Community Journalist of the Year
The Community Journalist of the Year award goes to the journalist who, in the opinion of the judge, best embodies the skills and duties of a community journalist.
Judge: Willy Stern is an investigative reporter for the Nashville Scene. He has been a staff writer at both Forbes and Newsweek.
2002's contest had 10 entries.
Community Journalist of the Year
Jim Nintzel
Tucson
Weekly
Tucson Weekly senior writer Jim Nintzel, 37, has covered politics, paranormal activity and general mania for more than decade.

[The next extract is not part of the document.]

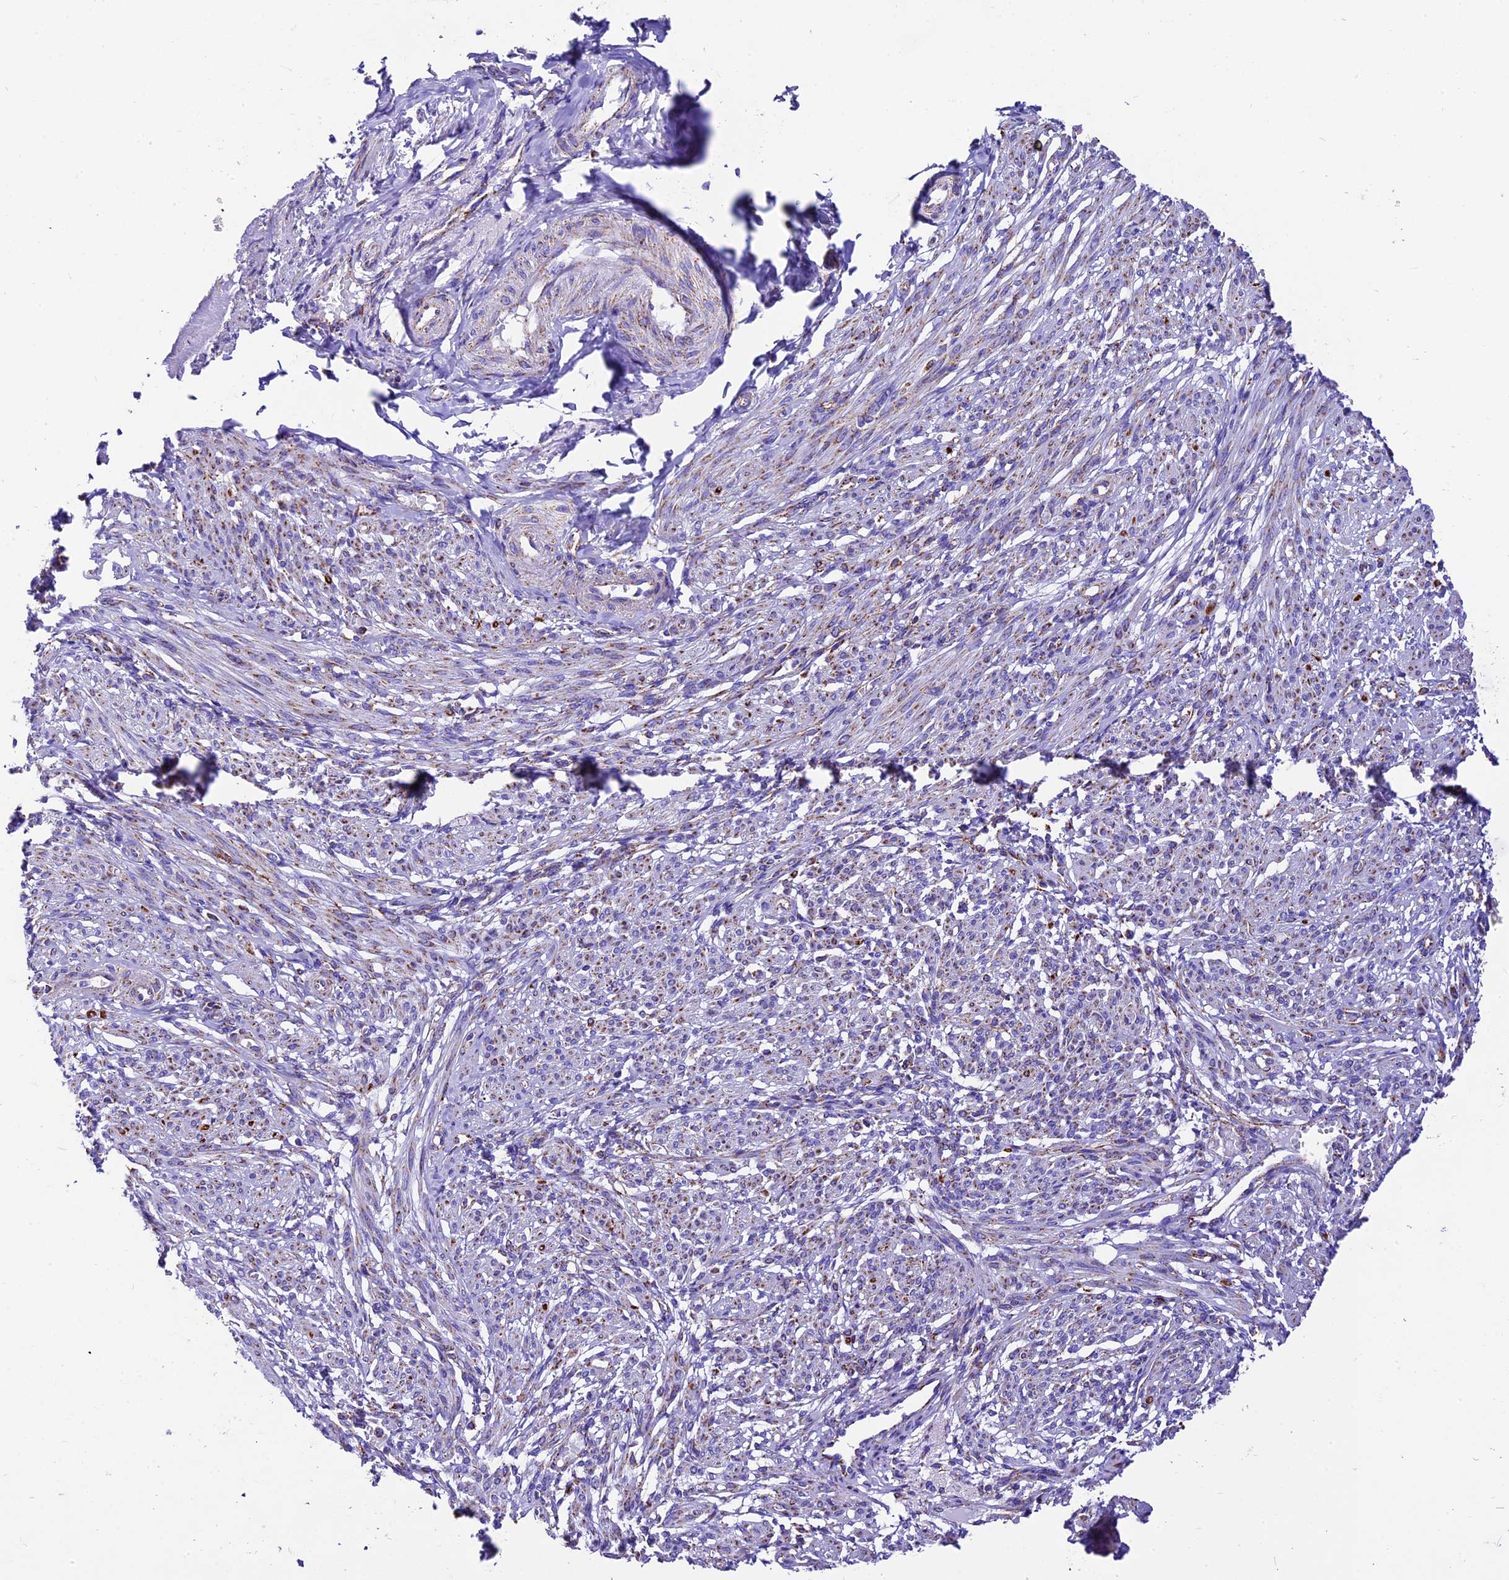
{"staining": {"intensity": "weak", "quantity": "25%-75%", "location": "cytoplasmic/membranous"}, "tissue": "smooth muscle", "cell_type": "Smooth muscle cells", "image_type": "normal", "snomed": [{"axis": "morphology", "description": "Normal tissue, NOS"}, {"axis": "topography", "description": "Smooth muscle"}], "caption": "This photomicrograph demonstrates immunohistochemistry staining of normal human smooth muscle, with low weak cytoplasmic/membranous staining in approximately 25%-75% of smooth muscle cells.", "gene": "DCAF5", "patient": {"sex": "female", "age": 39}}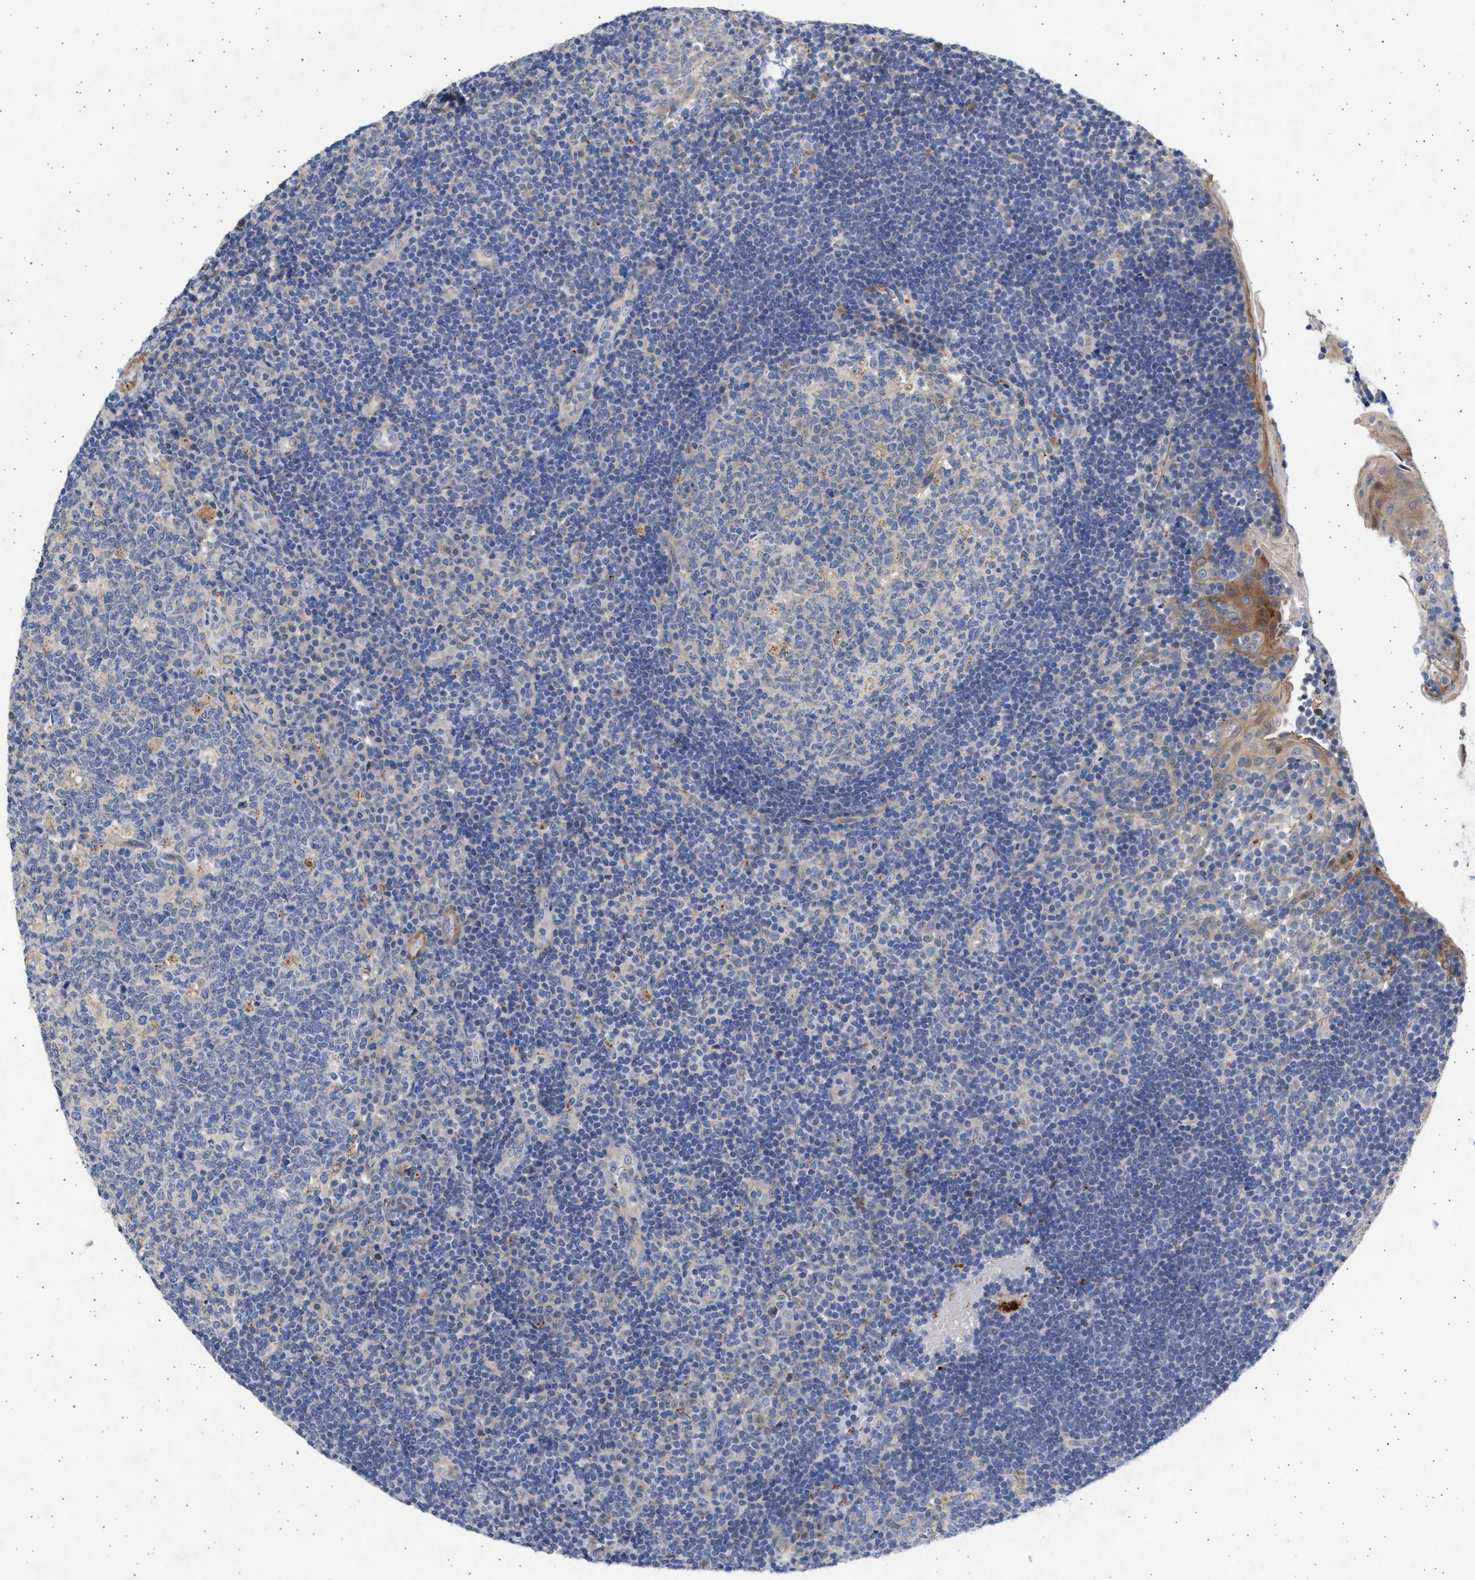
{"staining": {"intensity": "negative", "quantity": "none", "location": "none"}, "tissue": "tonsil", "cell_type": "Germinal center cells", "image_type": "normal", "snomed": [{"axis": "morphology", "description": "Normal tissue, NOS"}, {"axis": "topography", "description": "Tonsil"}], "caption": "Protein analysis of benign tonsil demonstrates no significant positivity in germinal center cells.", "gene": "NBR1", "patient": {"sex": "female", "age": 40}}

Nintzel teaches the black arts at the UA journalism department and appears weekly on the Reporters’ Roundtable segment on KUAT-TV’s Arizona Illustrated. He has also written for American Heritage magazine, High Country News and the New Times online edition. A very good speller, Nintzel has won 16 previous Arizona Press Club
awards and served on the club’s board of directors from 1996 to 1999. He lives in midtown Tucson with his fiancée, Jennifer Hard, and their dog, Cricket.
First runner-up
Patrick Cavanaugh
Northwest Explorer
Patrick Cavanaugh, 41, He joined the Northwest EXPLORER in 1999 and serves as the paper’s assistant editor. He covers governmental affairs and education, writes features and conducts investigations for the communities northwest of Tucson. He was the Arizona Press Club’s Community Journalist of the Year in 1999.
Second runner-up
Teresa McQuerrey
Payson
Roundup
Teresa
McQuerrey, 47, has been a staff reporter for the Payson
Roundup since May 2002. She covers town government, law enforcement and
courts, plus writes occasional feature stories and a weekly recipe column. In
her spare time, she fills in as the paper’s editor.
McQuerrey “clearly has community journalism running in her blood,” judge Willy Stern says. “Her splendid choices for the subject matter of her pieces and her passion for her work clearly indicate that she is a first-rate community journalist.”